Over the last decade, several assays have been employed to detect direct GPCR activity by utilizing G protein dissociation, based on bioluminescence or fluorescence resonance energy transfer (BRET or FRET).6 TRUPATH, for example, is a well-optimized biosensor platform that directly detects the dissociation of Gα-Rluc8 (donor) and Gβ/Gγ-GFP2 (acceptor), which covers 14 different Gα variants out of 16 non-visual G protein transducers in human cells.7 TRUPATH, however, is sensitive to conformational transitions in Gα and requires overexpression of exogenous G protein subunits, which may significantly perturb the system under investigation. Other biosensors, namely a BRET biosensor with ER/K linker and YFP (BERKY)8 and an Effector Membrane Translocation Assay (EMTA),9 have been designed to detect Gα-GTP rather than measure Gα/βγ dissociation. A notable restriction for both biosensors is the lack of direct detection for Gαs proteins. Additionally, EMTA biosensors may interfere with signaling, while BERKY suffers from a low dynamic range.

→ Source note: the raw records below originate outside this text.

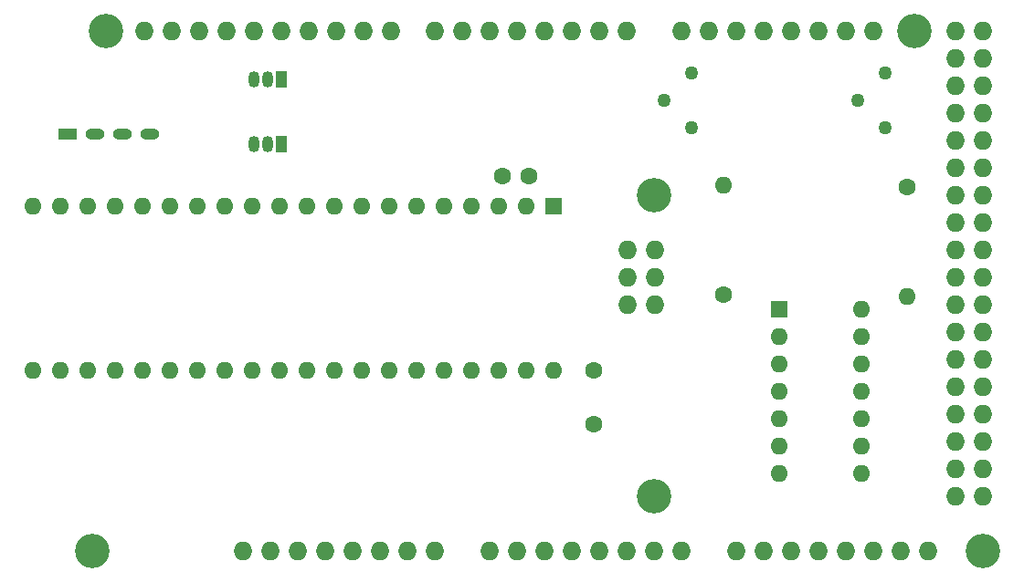
<source format=gbr>
%TF.GenerationSoftware,KiCad,Pcbnew,(6.0.8)*%
%TF.CreationDate,2022-10-05T16:47:09+02:00*%
%TF.ProjectId,MostekDumper,4d6f7374-656b-4447-956d-7065722e6b69,rev?*%
%TF.SameCoordinates,Original*%
%TF.FileFunction,Soldermask,Top*%
%TF.FilePolarity,Negative*%
%FSLAX46Y46*%
G04 Gerber Fmt 4.6, Leading zero omitted, Abs format (unit mm)*
G04 Created by KiCad (PCBNEW (6.0.8)) date 2022-10-05 16:47:09*
%MOMM*%
%LPD*%
G01*
G04 APERTURE LIST*
%ADD10O,1.727200X1.727200*%
%ADD11C,3.200000*%
%ADD12R,1.600000X1.600000*%
%ADD13O,1.600000X1.600000*%
%ADD14R,1.050000X1.500000*%
%ADD15O,1.050000X1.500000*%
%ADD16O,1.800000X1.000000*%
%ADD17R,1.800000X1.000000*%
%ADD18C,1.260000*%
%ADD19C,1.600000*%
G04 APERTURE END LIST*
D10*
%TO.C,XA1*%
X154117000Y-77930000D03*
X156657000Y-77930000D03*
X156657000Y-75390000D03*
X154117000Y-75390000D03*
X156657000Y-72850000D03*
X141290000Y-100790000D03*
X136210000Y-100790000D03*
X133670000Y-100790000D03*
X131130000Y-100790000D03*
X128590000Y-100790000D03*
X126050000Y-100790000D03*
X123510000Y-100790000D03*
X120970000Y-100790000D03*
X176850000Y-52530000D03*
X174310000Y-52530000D03*
X171770000Y-52530000D03*
X169230000Y-52530000D03*
X166690000Y-52530000D03*
X164150000Y-52530000D03*
X161610000Y-52530000D03*
X159070000Y-52530000D03*
X153990000Y-52530000D03*
X151450000Y-52530000D03*
X148910000Y-52530000D03*
X146370000Y-52530000D03*
X143830000Y-52530000D03*
X141290000Y-52530000D03*
X138750000Y-52530000D03*
X136210000Y-52530000D03*
X116906000Y-52530000D03*
X132146000Y-52530000D03*
X129606000Y-52530000D03*
X127066000Y-52530000D03*
D11*
X156530000Y-95710000D03*
X156530000Y-67770000D03*
X180660000Y-52530000D03*
X105730000Y-52530000D03*
X187010000Y-100790000D03*
X104460000Y-100790000D03*
D10*
X109286000Y-52530000D03*
X111826000Y-52530000D03*
X114366000Y-52530000D03*
X119446000Y-52530000D03*
X121986000Y-52530000D03*
X124526000Y-52530000D03*
X118430000Y-100790000D03*
X143830000Y-100790000D03*
X146370000Y-100790000D03*
X148910000Y-100790000D03*
X151450000Y-100790000D03*
X153990000Y-100790000D03*
X156530000Y-100790000D03*
X159070000Y-100790000D03*
X164150000Y-100790000D03*
X166690000Y-100790000D03*
X169230000Y-100790000D03*
X171770000Y-100790000D03*
X174310000Y-100790000D03*
X176850000Y-100790000D03*
X179390000Y-100790000D03*
X181930000Y-100790000D03*
X184470000Y-52530000D03*
X187010000Y-52530000D03*
X184470000Y-55070000D03*
X187010000Y-55070000D03*
X184470000Y-57610000D03*
X187010000Y-57610000D03*
X184470000Y-60150000D03*
X187010000Y-60150000D03*
X184470000Y-62690000D03*
X187010000Y-62690000D03*
X184470000Y-65230000D03*
X187010000Y-65230000D03*
X184470000Y-67770000D03*
X187010000Y-67770000D03*
X184470000Y-70310000D03*
X187010000Y-70310000D03*
X184470000Y-72850000D03*
X187010000Y-72850000D03*
X184470000Y-75390000D03*
X187010000Y-75390000D03*
X184470000Y-77930000D03*
X187010000Y-77930000D03*
X184470000Y-80470000D03*
X187010000Y-80470000D03*
X184470000Y-83010000D03*
X187010000Y-83010000D03*
X184470000Y-85550000D03*
X187010000Y-85550000D03*
X184470000Y-88090000D03*
X187010000Y-88090000D03*
X184470000Y-90630000D03*
X187010000Y-90630000D03*
X184470000Y-93170000D03*
X187010000Y-93170000D03*
X184470000Y-95710000D03*
X187010000Y-95710000D03*
X154117000Y-72850000D03*
%TD*%
D12*
%TO.C,U5*%
X147260000Y-68760000D03*
D13*
X144720000Y-68760000D03*
X142180000Y-68760000D03*
X139640000Y-68760000D03*
X137100000Y-68760000D03*
X134560000Y-68760000D03*
X132020000Y-68760000D03*
X129480000Y-68760000D03*
X126940000Y-68760000D03*
X124400000Y-68760000D03*
X121860000Y-68760000D03*
X119320000Y-68760000D03*
X116780000Y-68760000D03*
X114240000Y-68760000D03*
X111700000Y-68760000D03*
X109160000Y-68760000D03*
X106620000Y-68760000D03*
X104080000Y-68760000D03*
X101540000Y-68760000D03*
X99000000Y-68760000D03*
X99000000Y-84000000D03*
X101540000Y-84000000D03*
X104080000Y-84000000D03*
X106620000Y-84000000D03*
X109160000Y-84000000D03*
X111700000Y-84000000D03*
X114240000Y-84000000D03*
X116780000Y-84000000D03*
X119320000Y-84000000D03*
X121860000Y-84000000D03*
X124400000Y-84000000D03*
X126940000Y-84000000D03*
X129480000Y-84000000D03*
X132020000Y-84000000D03*
X134560000Y-84000000D03*
X137100000Y-84000000D03*
X139640000Y-84000000D03*
X142180000Y-84000000D03*
X144720000Y-84000000D03*
X147260000Y-84000000D03*
%TD*%
D14*
%TO.C,U4*%
X122000000Y-63000000D03*
D15*
X120730000Y-63000000D03*
X119460000Y-63000000D03*
%TD*%
D14*
%TO.C,U3*%
X122000000Y-57000000D03*
D15*
X120730000Y-57000000D03*
X119460000Y-57000000D03*
%TD*%
D16*
%TO.C,U2*%
X109810000Y-62100000D03*
X107270000Y-62100000D03*
X104730000Y-62100000D03*
D17*
X102190000Y-62100000D03*
%TD*%
D12*
%TO.C,U1*%
X168200000Y-78375000D03*
D13*
X168200000Y-80915000D03*
X168200000Y-83455000D03*
X168200000Y-85995000D03*
X168200000Y-88535000D03*
X168200000Y-91075000D03*
X168200000Y-93615000D03*
X175820000Y-93615000D03*
X175820000Y-91075000D03*
X175820000Y-88535000D03*
X175820000Y-85995000D03*
X175820000Y-83455000D03*
X175820000Y-80915000D03*
X175820000Y-78375000D03*
%TD*%
D18*
%TO.C,RV2*%
X160000000Y-56445000D03*
X157460000Y-58985000D03*
X160000000Y-61525000D03*
%TD*%
%TO.C,RV1*%
X178000000Y-56445000D03*
X175460000Y-58985000D03*
X178000000Y-61525000D03*
%TD*%
D13*
%TO.C,R2*%
X163000000Y-66840000D03*
D19*
X163000000Y-77000000D03*
%TD*%
%TO.C,R1*%
X180000000Y-67000000D03*
D13*
X180000000Y-77160000D03*
%TD*%
D19*
%TO.C,C2*%
X151000000Y-84000000D03*
X151000000Y-89000000D03*
%TD*%
%TO.C,C1*%
X142500000Y-66000000D03*
X145000000Y-66000000D03*
%TD*%
M02*

</source>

In their recent study, Janicot et al.10 addressed some of these limitations by introducing a ONE vector G protein Optical (ONE-GO) biosensor (Fig. 1). This biosensor is a single plasmid system that includes a YFP-fused Gα (acceptor) and membrane-anchored nanoluciferase (Nluc) (donor) fused with a peptide or protein domain exhibiting high specificity for Gα-GTP but not towards Gα-GDP. This design gives ONE-GO several critical advantages over many other assays that currently exist. It measures direct GPCR activation without relying on overexpression, making it applicable to virtually any cellular system. The assay has been successfully applied across six different primary cell types from two species, utilizing all four G protein families and ten different receptors supporting the context-dependent activity of GPCRs such as the selectivity of G protein families depending on cell types or disease-like states. Of the many advantages, a notable limitation of this assay is its incomplete G protein catalog, covering only ten isoforms. These biosensors, however, present an open-source platform facilitating their wider use and future development. Furthermore, although the authors demonstrated that only a low amount of exogenously expressed Gα is needed and it does not interfere with downstream signaling, the presence of chimeric Gα in the system could generate biased outcomes compared to native Gα. Nevertheless, this biosensor outperformed other assays by producing stronger signals, enabling the detection of endogenous GPCR responses without compromising the robust dynamic range.

Fig. 1: Design and applications of the ONE-GO biosensor.
figure 1

Middle, the ONE-GO biosensor is encoded on a single plasmid that can be transfected or delivered via a lentivirus into a variety of cell lines including primary cells, enabling direct detection of context-specific G protein signaling at endogenous receptor levels. Left, ONE-GO detects bias in G protein selectivity for PAR1 in different cell types. Right, ONE-GO reveals discrimination across Gi/o isoforms by neuroinhibitory receptors in primary neurons and identifies the transformation of G protein selectivity of PAR1 in the context of disease.

In conclusion, Janicot et al.10 have developed a universal biosensor for the direct measurement of context-dependent GPCR activity and demonstrated its versatility in revealing intricacies of GPCR signaling in primary cells. The open-source nature of the ONE-GO biosensor should facilitate its further optimization and extension to cover remaining Gα isoforms and other transducers. Taken together, this assay holds potential to advance our understanding of diverse cell signaling mechanisms and contribute to the discovery of drugs with desired profiles of signaling activity.